Toutefois, il aurait encore la peau dure dans des contrées reculées et en milieu rural à travers la région, ont-ils reconnu.
Rachelle (nom d’emprunt) a d’ailleurs été une victime d’une tentative de mariage forcé à ses 17 ans dans la commune de Ouargaye, dans la province du Koulpelogo.
Aujourd’hui accueillie dans une communauté religieuse, elle affirme que c’est aussi bien au regard de son jeune âge que du constat des conditions de vies difficiles de ses amies mariées très jeunes qu’elle a décidé de fuir le domicile familial pour échapper au sort qui lui était réservé.

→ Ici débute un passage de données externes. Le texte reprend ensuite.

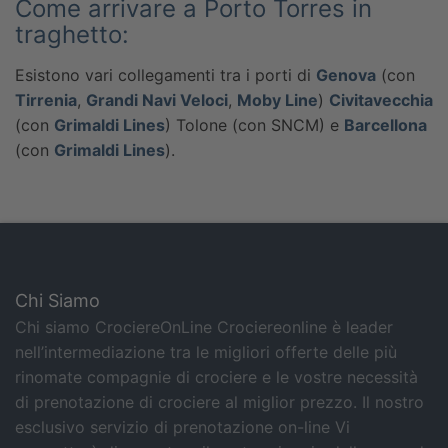
Come arrivare a Porto Torres in
traghetto:
Esistono vari collegamenti tra i porti di
Genova
(con
Tirrenia
,
Grandi Navi Veloci
,
Moby Line
)
Civitavecchia
(con
Grimaldi Lines
) Tolone (con SNCM) e
Barcellona
(con
Grimaldi Lines
).
Chi Siamo
Chi siamo CrociereOnLine Crociereonline è leader
nell’intermediazione tra le migliori offerte delle più
rinomate compagnie di crociere e le vostre necessità
di prenotazione di crociere al miglior prezzo. Il nostro
esclusivo servizio di prenotazione on-line Vi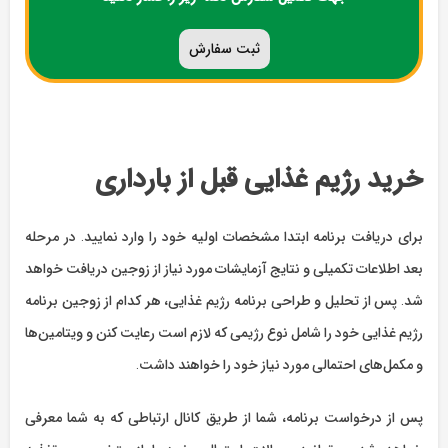
ثبت سفارش
خرید رژیم غذایی قبل از بارداری
برای دریافت برنامه ابتدا مشخصات اولیه خود را وارد نمایید. در مرحله
بعد اطلاعات تکمیلی و نتایج آزمایشات مورد نیاز از زوجین دریافت خواهد
شد. پس از تحلیل و طراحی برنامه رژیم غذایی، هر کدام از زوجین برنامه
رژیم غذایی خود را شامل نوع رژیمی که لازم است رعایت کنن و ویتامین‌ها
و مکمل‌های احتمالی مورد نیاز خود را خواهند داشت.
پس از درخواست برنامه، شما از طریق کانال ارتباطی که به شما معرفی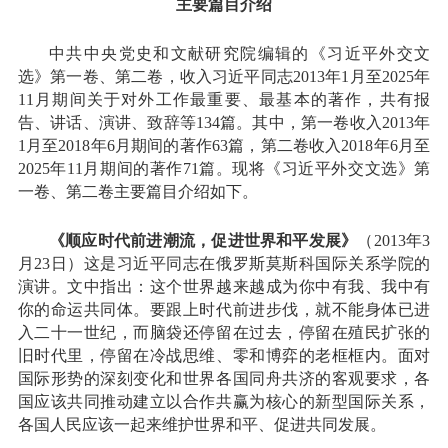
主要篇目介绍
中共中央党史和文献研究院编辑的《习近平外交文
选》第一卷、第二卷，收入习近平同志2013年1月至2025年
11月期间关于对外工作最重要、最基本的著作，共有报
告、讲话、演讲、致辞等134篇。其中，第一卷收入2013年
1月至2018年6月期间的著作63篇，第二卷收入2018年6月至
2025年11月期间的著作71篇。现将《习近平外交文选》第
一卷、第二卷主要篇目介绍如下。
《顺应时代前进潮流，促进世界和平发展》
（2013年3
月23日）这是习近平同志在俄罗斯莫斯科国际关系学院的
演讲。文中指出：这个世界越来越成为你中有我、我中有
你的命运共同体。要跟上时代前进步伐，就不能身体已进
入二十一世纪，而脑袋还停留在过去，停留在殖民扩张的
旧时代里，停留在冷战思维、零和博弈的老框框内。面对
国际形势的深刻变化和世界各国同舟共济的客观要求，各
国应该共同推动建立以合作共赢为核心的新型国际关系，
各国人民应该一起来维护世界和平、促进共同发展。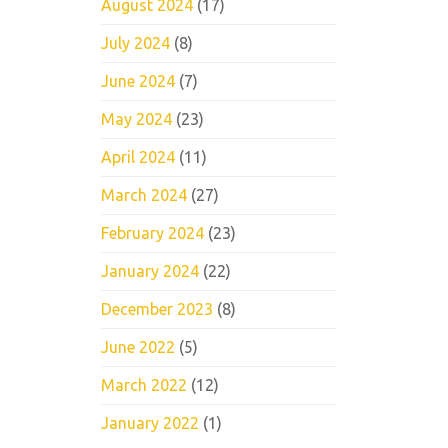
August 2024
(17)
July 2024
(8)
June 2024
(7)
May 2024
(23)
April 2024
(11)
March 2024
(27)
February 2024
(23)
January 2024
(22)
December 2023
(8)
June 2022
(5)
March 2022
(12)
January 2022
(1)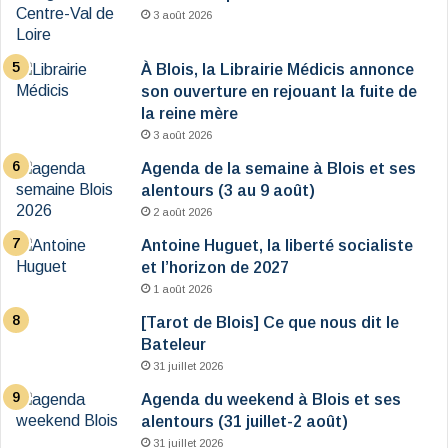
3 août 2026
À Blois, la Librairie Médicis annonce
son ouverture en rejouant la fuite de
la reine mère
3 août 2026
Agenda de la semaine à Blois et ses
alentours (3 au 9 août)
2 août 2026
Antoine Huguet, la liberté socialiste
et l’horizon de 2027
1 août 2026
[Tarot de Blois] Ce que nous dit le
Bateleur
31 juillet 2026
Agenda du weekend à Blois et ses
alentours (31 juillet-2 août)
31 juillet 2026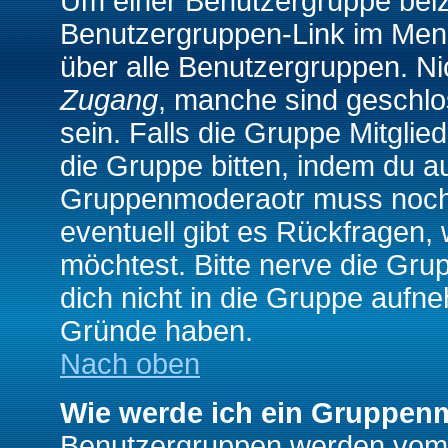
Um einer Benutzergruppe beizu
Benutzergruppen-Link im Menü
über alle Benutzergruppen. N
Zugang
, manche sind geschlo
sein. Falls die Gruppe Mitglie
die Gruppe bitten, indem du au
Gruppenmoderaotr muss noch
eventuell gibt es Rückfragen,
möchtest. Bitte nerve die Gru
dich nicht in die Gruppe aufn
Gründe haben.
Nach oben
Wie werde ich ein Gruppen
Benutzergruppen werden vom Bo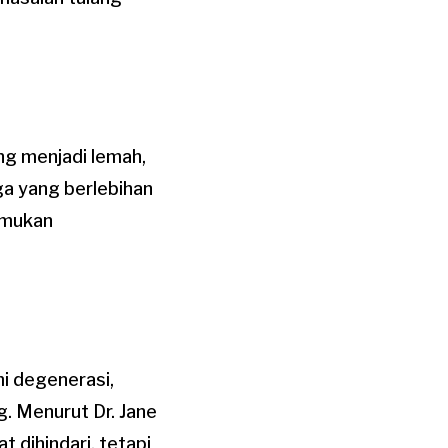
ng menjadi lemah,
a yang berlebihan
emukan
i degenerasi,
. Menurut Dr. Jane
t dihindari, tetapi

Dans une des localités de la province du Zoundwéogo (région du Centre-sud), Abiba (nom d’emprunt) doit aussi le salut à son directeur d’école et à l’Association Zak La Yilguemdé qui l’ont sauvée, in extrémis, en 2018, d’un mariage alors qu’elle fêtait ses 12 ans et étant en classe de CM2.
Aujourd’hui en classe de 5e et pensionnaire dans un centre pour jeunes filles, elle se réjouit que sa mésaventure soit maintenant reléguée au passé.
Le chargé de projet à AZLY Emile Ouédraogo a souligné que dans la province du Zoundwéogo, le cas de Abiba n’est pas isolé.
En 2021, six cas de mariage d’enfants ont été déclarés, a-t-il dit, ajoutant que la réalité est bien plus importante en raison du caractère caché de la pratique.
Les grossesses non désirées sont, selon M. Ouédraogo, l’une des causes principales entrainant le mariage de mineurs souvent sous l’impulsion des parents qui précipitent l’union de leurs filles avec les présumés auteurs de la grossesse.
Qu’à cela ne tienne, il a loué les actions de lutte notamment les sensibilisations menées par plusieurs acteurs locaux qui ont permis progressivement une prise de conscience collective et des dénonciations des cas surtout par les victimes elles-mêmes.
Pour le substitut du Procureur près le TGI de Manga et coordonnatrice du Réseau de Protection de l’Enfance (RPE) à Manga, Laure Souga, les dénonciations des cas de mariages d’enfants auprès des autorités judiciaires restent toutefois en deçà des attentes.
De son point de vue, toutes les forfaitures y afférentes doivent être portées devant les tribunaux pour que les auteurs soient poursuivis et punis s’il le faut et ce, afin qu’ils prennent conscience de la dangerosité de l’acte posé.
A ce sujet, elle a rappelé que même s’il n’y pas d’infraction intitulée mariage d’enfants dans le code pénal, d’autres infractions comme le mariage forcé, le détournement de mineurs ou le viol y figurent et permettent des poursuites des auteurs avec la requalification des faits selon les cas.
Au titre des conséquences liées aux mariages d’enfants, la juge a fait savoir que la pratique est une atteinte au droit à une enfance heureuse de la jeune fille qui représente la principale victime.
Les autres effets négatifs, a-t-elle poursuivi, sont, entre autres, sanitaires comme les complications des grossesses et socioéconomiques comme les viols, la déscolarisation, la forte fécondité et la pression démographique, entrainant la paupérisation de certains ménages et l’augmentation des charges pour l’Etat.
La caravane de presse initiée par Voix de femmes en collaboration avec le Fonds des Nations Unies pour la population (UNFPA) s’est achevée sur une note de satisfaction des participants et des organisateurs.
L’ONG Voix de femmes entendait par l’activité promouvoir une meilleure implication des médias dans la promotion de l’élimination des Violences basées sur le genre notamment les mariages d’enfants et ce, conformément à sa vision, à savoir : «un monde où les droits des femmes sont connus et entièrement respectés par tous».